27. Charles Byrne (aka “The Irish Giant”) fearing grave robbers would steal and dissect his body after his death, requested in 1783 that his coffin be weighed down and buried at the bottom of the sea. Before burial, his corpse was stolen, dissected and his skeleton is still on display to this day.


28. In 2011, it was discovered by police that the 26 life-sized “dolls” that Russian academic Anatoly Moskvin kept in his apartment each contained a child’s corpse. He had dug them up, planning to resurrect them through magic, and built the dolls to give them a body for their resurrection.


29. In 2002, a scandal involving the Tri-State Crematory in Georgia garnered national attention. It was revealed that its owner would just dump the corpses all over his ranch instead of cremating them. Investigators found over 300 decomposing bodies on his property.


30. The Cadaver Synod was the posthumous trial of Pope Formosus. His corpse was dug up and found guilty, and his papacy voided. His corpse was then thrown in the River Tiber but became a source of miracles. His trial was then overturned and he was reburied, but a later pope upheld the conviction.


31William the Conqueror

William the Conqueror

William the Conqueror’s body exploded at his funeral. He had died due to an intestinal infection from his horse rearing and throwing him against his saddle pommel. At his funeral, as his too large body was being forced into a too-small coffin, his abdomen burst. Mourners ran to escape the stench.


32. The skeleton found by Tuco in “The Good, the Bad and the Ugly” inside the wrong coffin at Sad Hill cemetery, was a real human skeleton. A deceased Spanish actress wrote in her will she wanted to act even after her death.


33. In the 1880s and 1890s, a camel roamed the Arizona desert for a decade with a corpse strapped to its back.


34. A man in Florida man named Carl Tanzler dug up the body of the “love of his life” Elena “Helen” Milagro de Hoyos, essentially taxidermied her, and then lived with her corpse in his home for 7 years.
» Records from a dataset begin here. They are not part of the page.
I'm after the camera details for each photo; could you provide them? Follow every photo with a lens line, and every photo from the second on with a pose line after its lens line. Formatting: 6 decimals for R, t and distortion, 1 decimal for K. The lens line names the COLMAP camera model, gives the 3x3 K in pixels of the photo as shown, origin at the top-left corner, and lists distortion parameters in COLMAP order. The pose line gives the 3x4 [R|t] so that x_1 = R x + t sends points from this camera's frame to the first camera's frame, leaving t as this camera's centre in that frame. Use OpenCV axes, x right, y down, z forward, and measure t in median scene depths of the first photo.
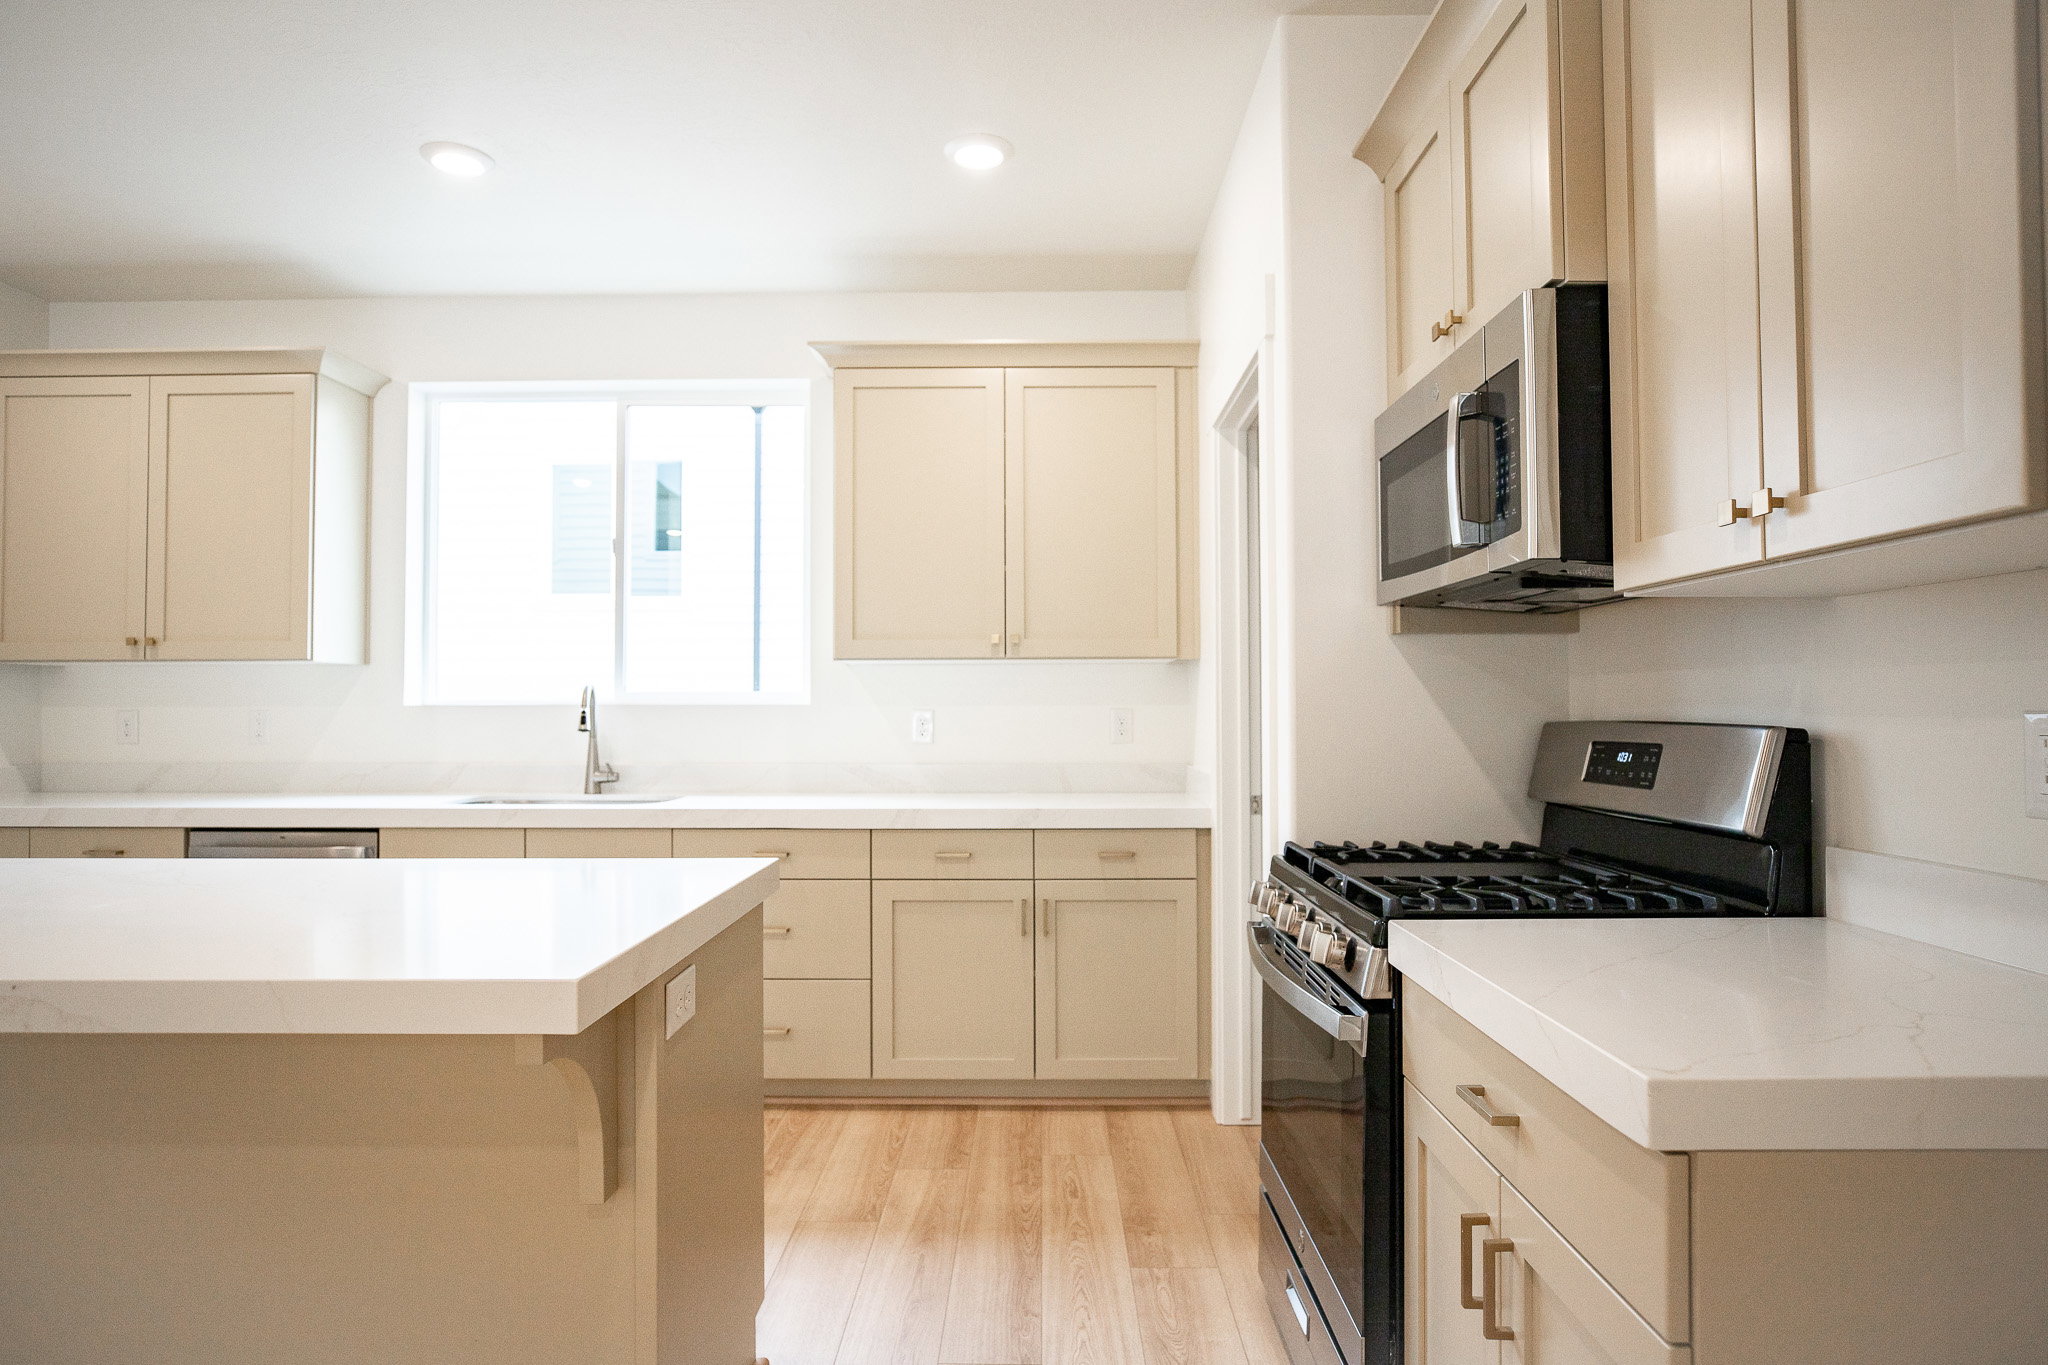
lens RADIAL K [[1133.0, 0, 1027.7], [0, 1133.0, 688.0], [0, 0, 1]] dist [-0.020764, 0.000569]
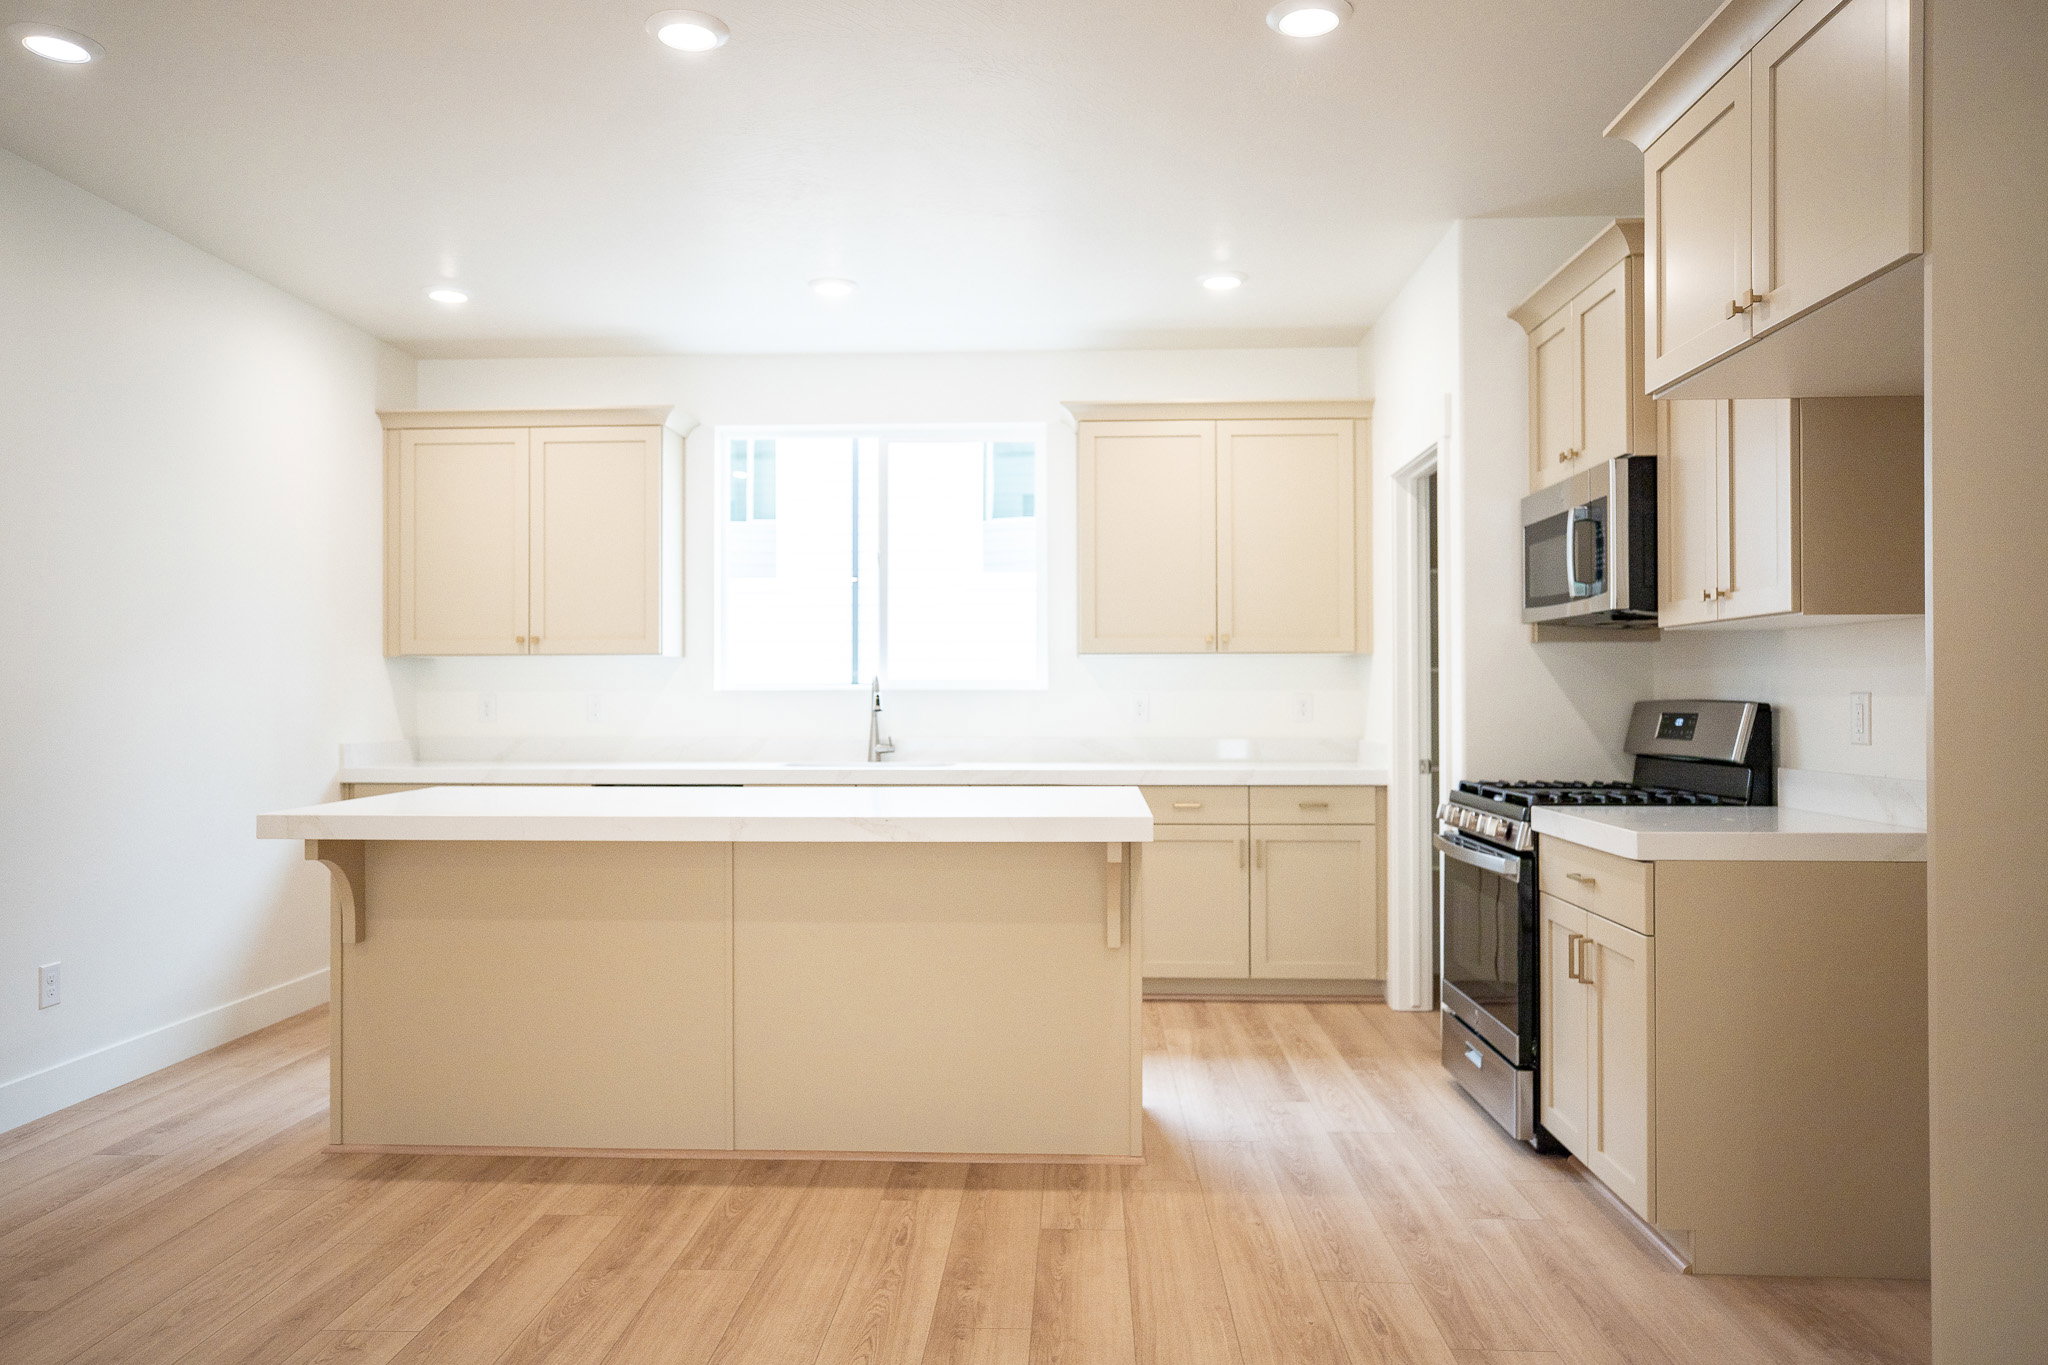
lens RADIAL K [[1396.6, 0, 1012.2], [0, 1396.6, 685.1], [0, 0, 1]] dist [-0.000693, -0.001193]
pose [[0.999274, 0.000049, -0.038098, -0.279327], [0.000354, 0.999944, 0.010550, -0.010379], [0.038096, -0.010555, 0.999218, -0.827959]]
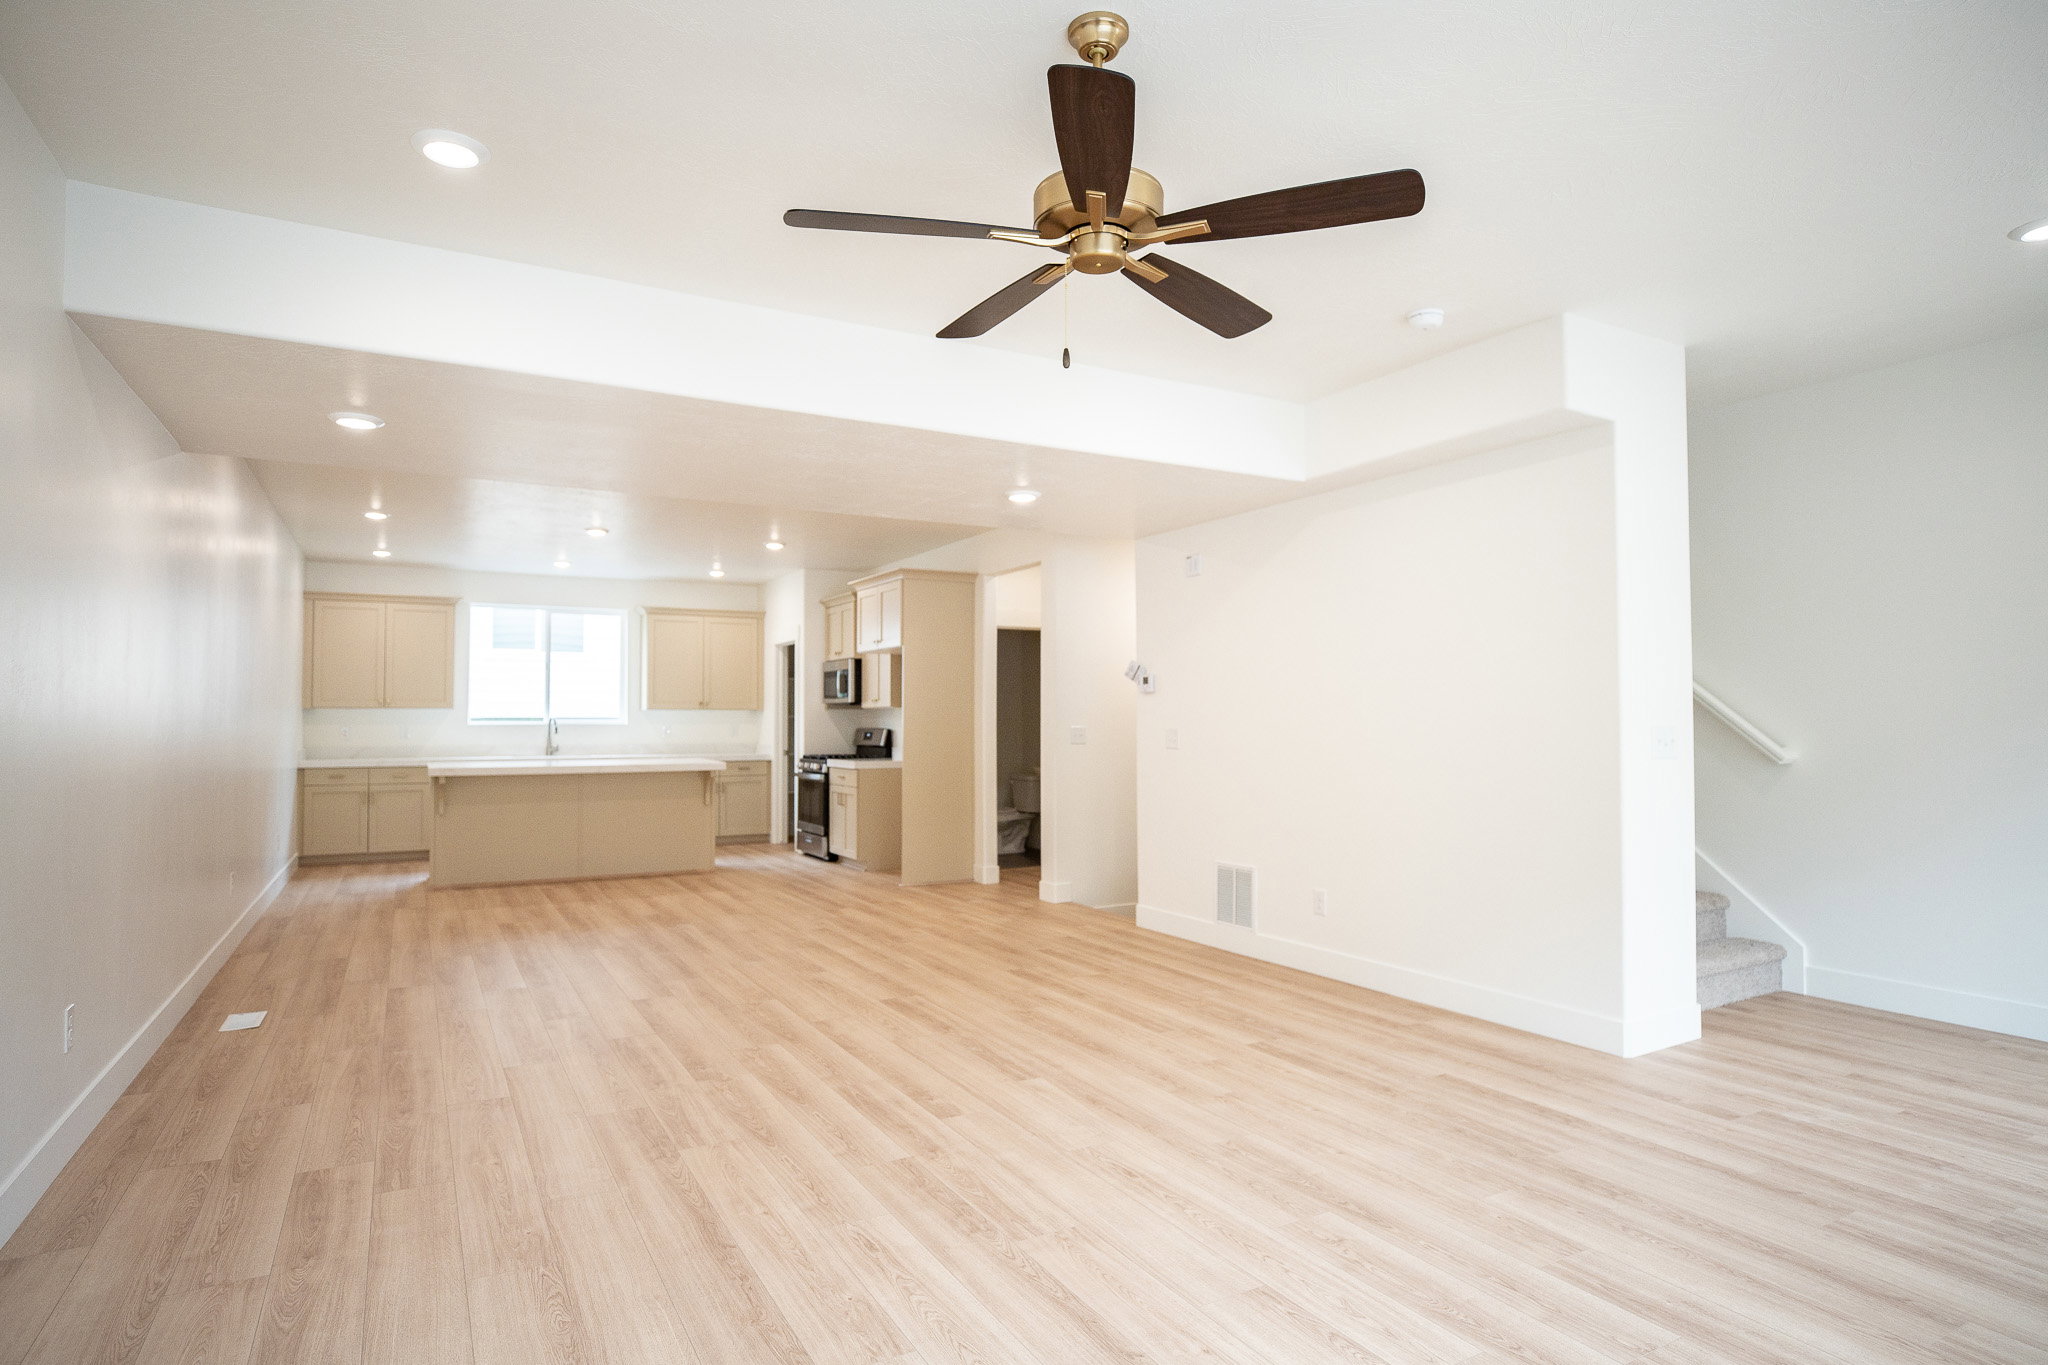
lens RADIAL K [[1133.0, 0, 1023.6], [0, 1133.0, 685.8], [0, 0, 1]] dist [-0.020764, 0.000569]
pose [[0.870415, 0.016412, 0.492045, -1.179635], [-0.009398, 0.999816, -0.016723, -0.070609], [-0.492229, 0.009931, 0.870409, -3.227774]]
35. The World’s oldest mummies are not from Egypt. They are from the Chincorro people of the Atacama Desert, present-day Chile and these mummies date back to 5000 B.C., nearly 2000 years before the Egyptians. These mummies are now turning into gelatinous black slime due to bacterial growth associated with increasing humidity.


36Tutankhamun’s Malaria

Tutankhamun’s Malaria

The oldest genetic proof of malaria was found in King Tutankhamun’s body. He had more than one strain of malaria, indicating that he had multiple infections throughout his life. The strains belonged to the most virulent and deadly form of the disease.


37. In the early 20th century, doctors had a biased understanding of human anatomy because of only having access to the cadavers of poor people. In anatomy classes, they were used to the enlarged adrenal glands (which were actually caused by stress from poverty) and thought this was the normal size.


38. Anatomist Antonio Valsalva sometimes tasted the fluids of cadavers he performed autopsies on. One of his notes reads, “Gangrenous pus does not taste good...leaving the tongue-tingling unpleasantly for the better part of the day.”


39. After the Galveston Hurricane of 1900, there were too many bodies to bury, so the corpses were dumped into the Gulf of Mexico. Shortly thereafter the bodies began to wash back onshore and survivors constructed funeral pyres to burn the corpses. The fires burned day and night for weeks.


40. The University of Tennessee’s Anthropological Research Facility (“The Body Farm”) covers 2.5 acres surrounded by a barbed-wire fence and is used to study body decomposition as well as aid in a criminal investigation.